• [Work request]:
Would you please write out only the lines running from the top of the listing through the one holding "exposure_s: 1/200", exactly, with both ends kept and pictures left out?
Segment Start: Data for processing
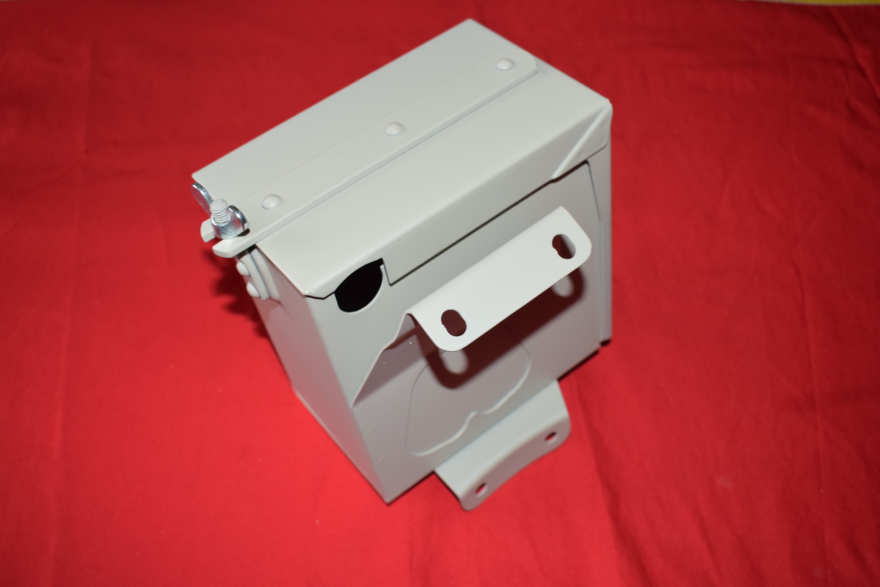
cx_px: 440
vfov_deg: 35.5
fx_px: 917
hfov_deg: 51.3
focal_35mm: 38
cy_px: 294
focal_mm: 25
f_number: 5.6
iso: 800
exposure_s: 1/160
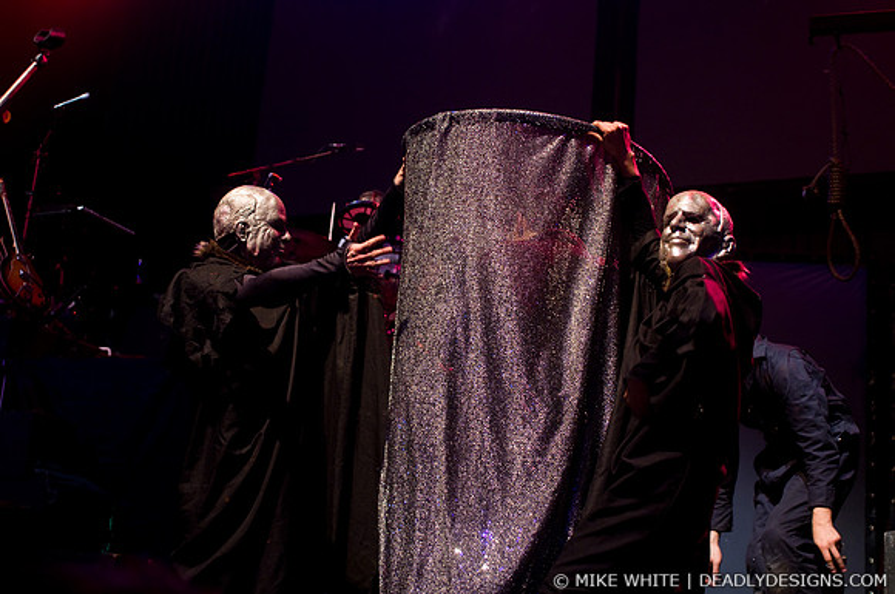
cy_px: 297
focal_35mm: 52
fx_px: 1303
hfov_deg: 37.9
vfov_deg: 25.7
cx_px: 448
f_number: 2.8
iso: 640
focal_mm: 35
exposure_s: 1/160
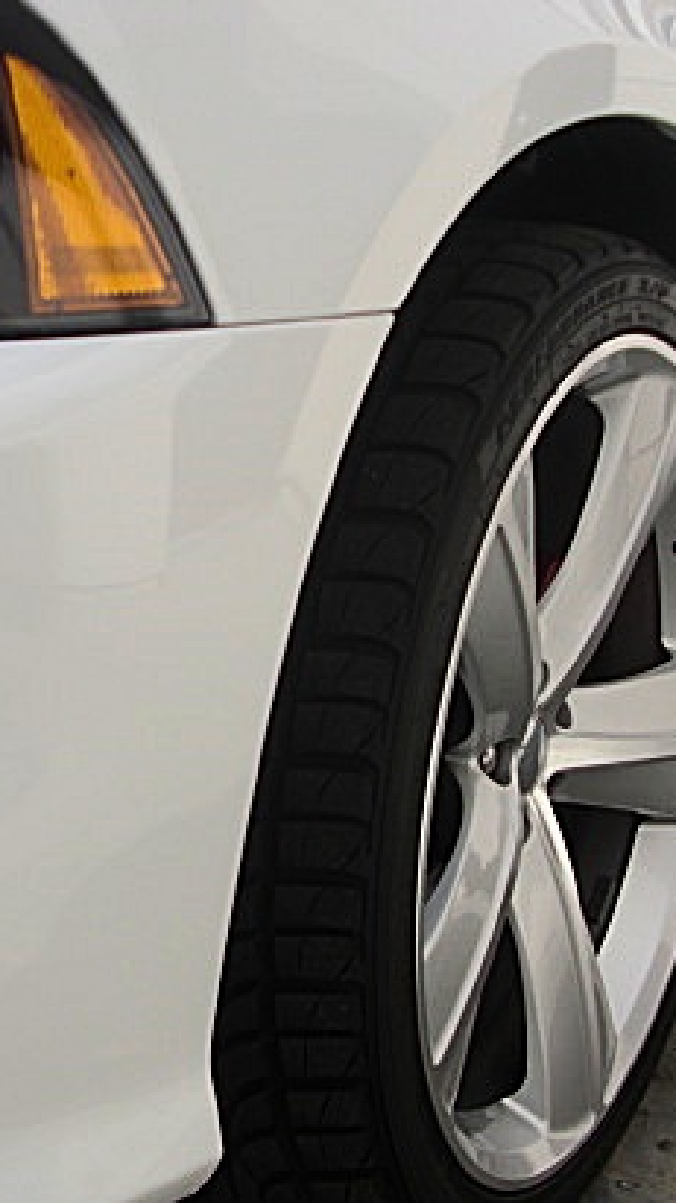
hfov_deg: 19.6
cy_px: 632
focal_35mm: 61
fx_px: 1945
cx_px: 181
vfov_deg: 34.4
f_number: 2.8
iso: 50
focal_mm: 6.3
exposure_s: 1/1000
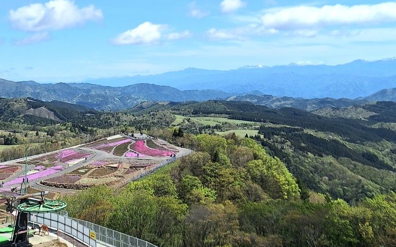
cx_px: 201
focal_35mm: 25
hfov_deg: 72.5
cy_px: 116
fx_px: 270
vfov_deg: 49.3
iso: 40
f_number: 1.8
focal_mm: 5.54
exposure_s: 1/5000
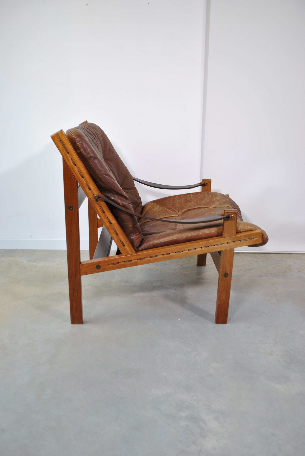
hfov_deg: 43.7
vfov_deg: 61.9
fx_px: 380
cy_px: 228
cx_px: 152
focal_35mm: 30
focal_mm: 20
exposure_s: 1/40
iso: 200
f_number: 4.5
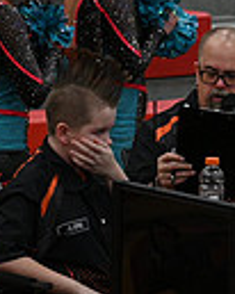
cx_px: 646
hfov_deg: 1.8
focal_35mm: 844
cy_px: 154
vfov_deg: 2.3
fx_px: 7346
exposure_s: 1/400
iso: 4000
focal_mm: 200
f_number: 4
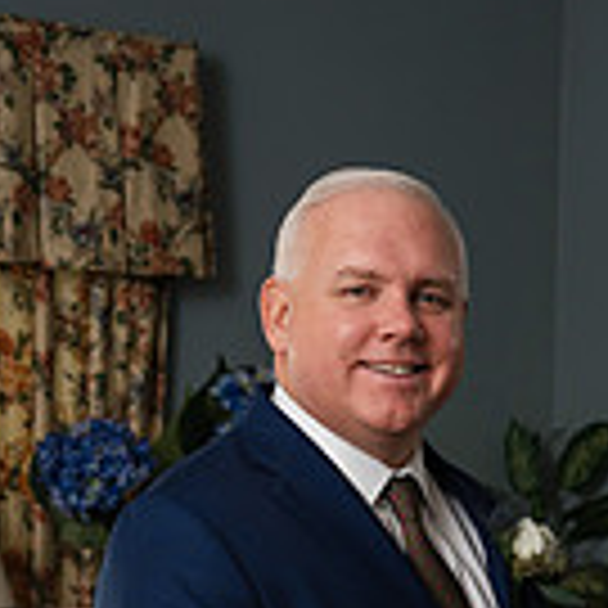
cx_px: 649
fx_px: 2424
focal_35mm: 122
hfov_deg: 14.0
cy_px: 775
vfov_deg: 13.8
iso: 500
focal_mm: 43
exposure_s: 1/200
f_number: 4
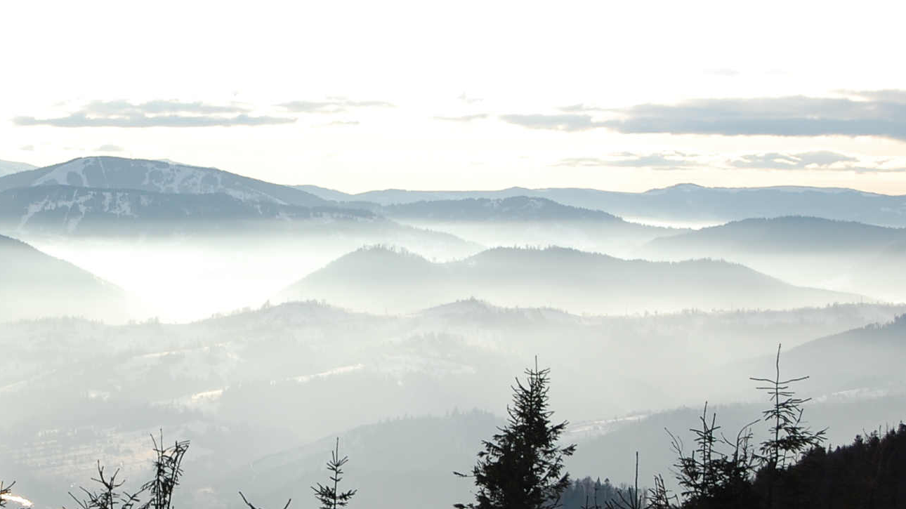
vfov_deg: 8.0
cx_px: 186
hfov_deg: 14.2
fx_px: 3625
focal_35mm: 151
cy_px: 260
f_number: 9
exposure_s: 1/320
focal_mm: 55
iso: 200
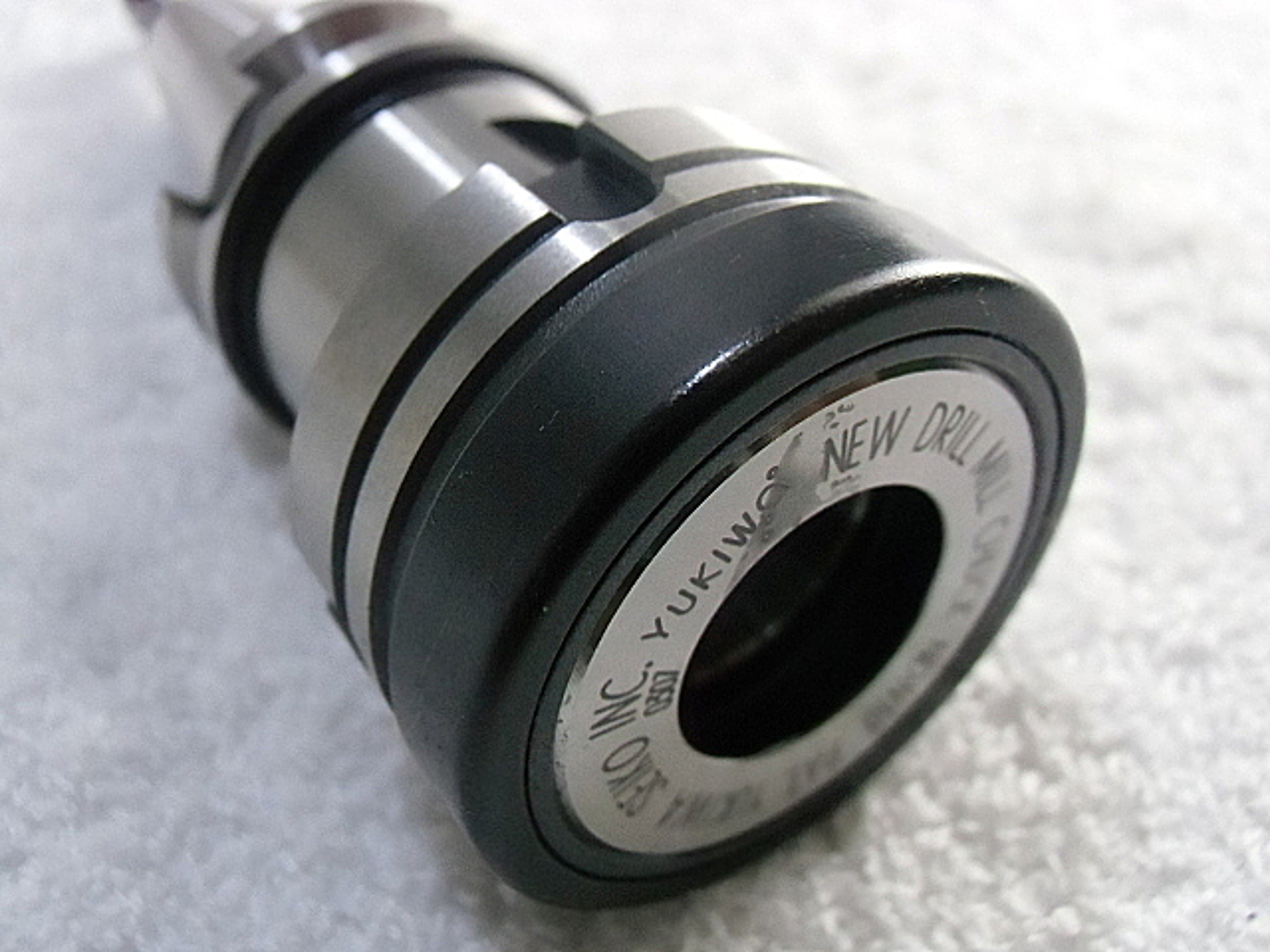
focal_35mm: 33
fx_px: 1211
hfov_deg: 55.4
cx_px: 635
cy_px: 476
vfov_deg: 42.9
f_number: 3.7
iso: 800
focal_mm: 5.93
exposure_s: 1/100
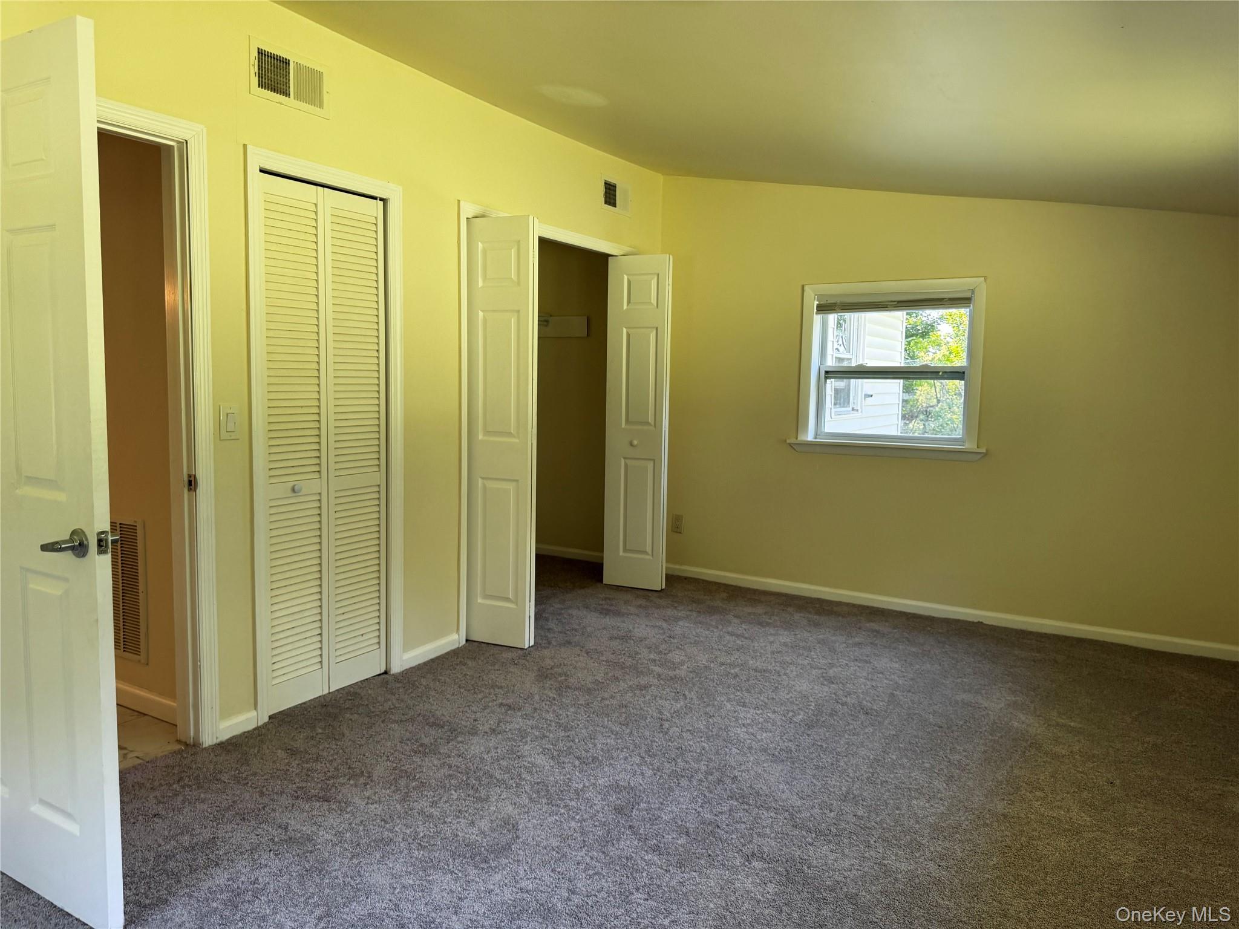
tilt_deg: -4.2
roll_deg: -0.8
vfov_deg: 56.8
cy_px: 464
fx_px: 859
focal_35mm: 24
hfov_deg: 71.6
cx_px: 620
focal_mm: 6.76
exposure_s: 1/121
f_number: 1.78
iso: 160
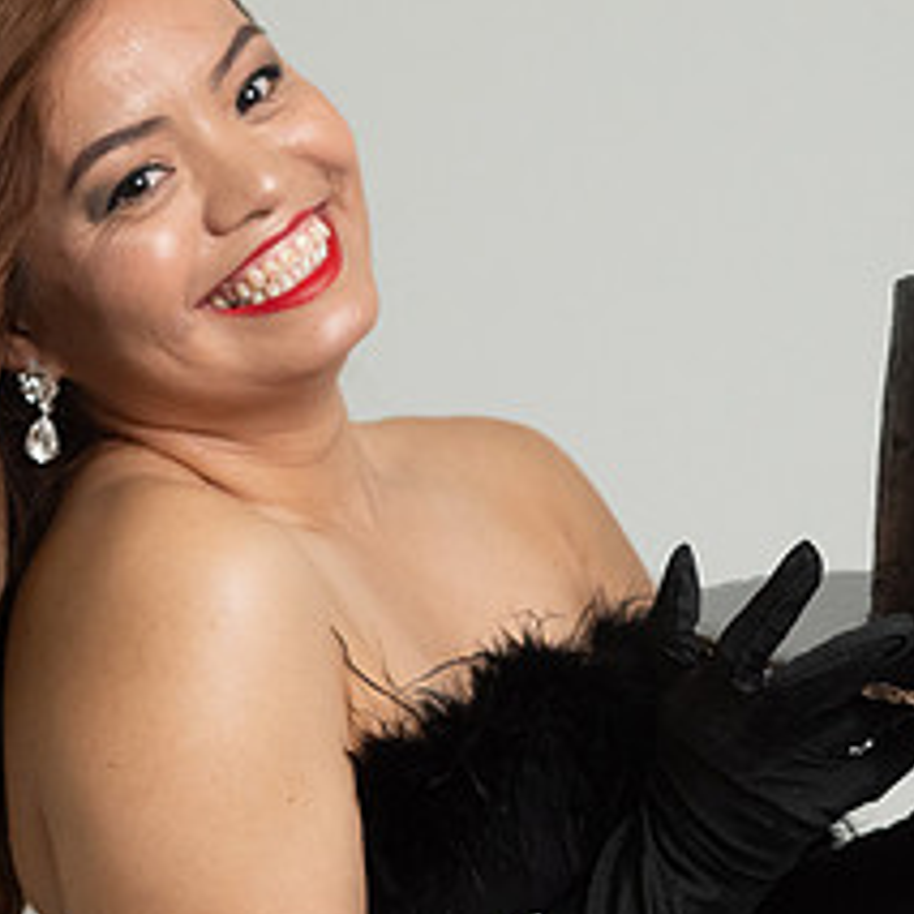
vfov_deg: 12.6
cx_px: 528
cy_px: 470
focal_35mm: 139
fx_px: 4152
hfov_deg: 12.6
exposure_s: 1/320
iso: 3200
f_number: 5.6
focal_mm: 60
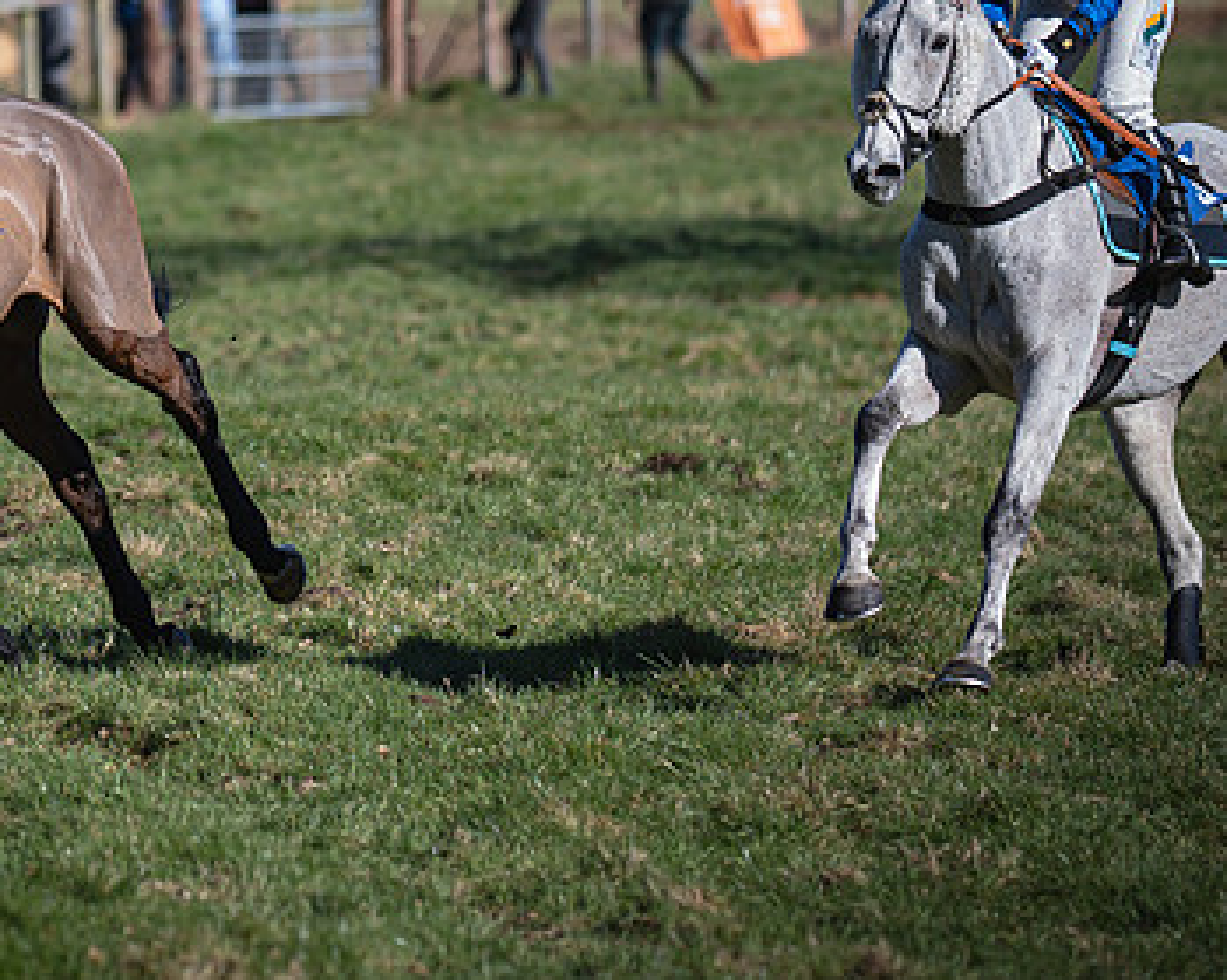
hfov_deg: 4.4
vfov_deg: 3.5
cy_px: 190
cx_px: -130
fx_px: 16083
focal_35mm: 443
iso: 50
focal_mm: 135
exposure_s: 1/2500
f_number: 1.8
Segment End: Data for processing
• [Output of the task]:
cx_px: 440
vfov_deg: 35.5
fx_px: 917
hfov_deg: 51.3
focal_35mm: 38
cy_px: 294
focal_mm: 25
f_number: 5.6
iso: 800
exposure_s: 1/160
cy_px: 297
focal_35mm: 52
fx_px: 1303
hfov_deg: 37.9
vfov_deg: 25.7
cx_px: 448
f_number: 2.8
iso: 640
focal_mm: 35
exposure_s: 1/160
hfov_deg: 19.6
cy_px: 632
focal_35mm: 61
fx_px: 1945
cx_px: 181
vfov_deg: 34.4
f_number: 2.8
iso: 50
focal_mm: 6.3
exposure_s: 1/1000
cx_px: 201
focal_35mm: 25
hfov_deg: 72.5
cy_px: 116
fx_px: 270
vfov_deg: 49.3
iso: 40
f_number: 1.8
focal_mm: 5.54
exposure_s: 1/5000
hfov_deg: 43.7
vfov_deg: 61.9
fx_px: 380
cy_px: 228
cx_px: 152
focal_35mm: 30
focal_mm: 20
exposure_s: 1/40
iso: 200
f_number: 4.5
cx_px: 646
hfov_deg: 1.8
focal_35mm: 844
cy_px: 154
vfov_deg: 2.3
fx_px: 7346
exposure_s: 1/400
iso: 4000
focal_mm: 200
f_number: 4
cx_px: 649
fx_px: 2424
focal_35mm: 122
hfov_deg: 14.0
cy_px: 775
vfov_deg: 13.8
iso: 500
focal_mm: 43
exposure_s: 1/200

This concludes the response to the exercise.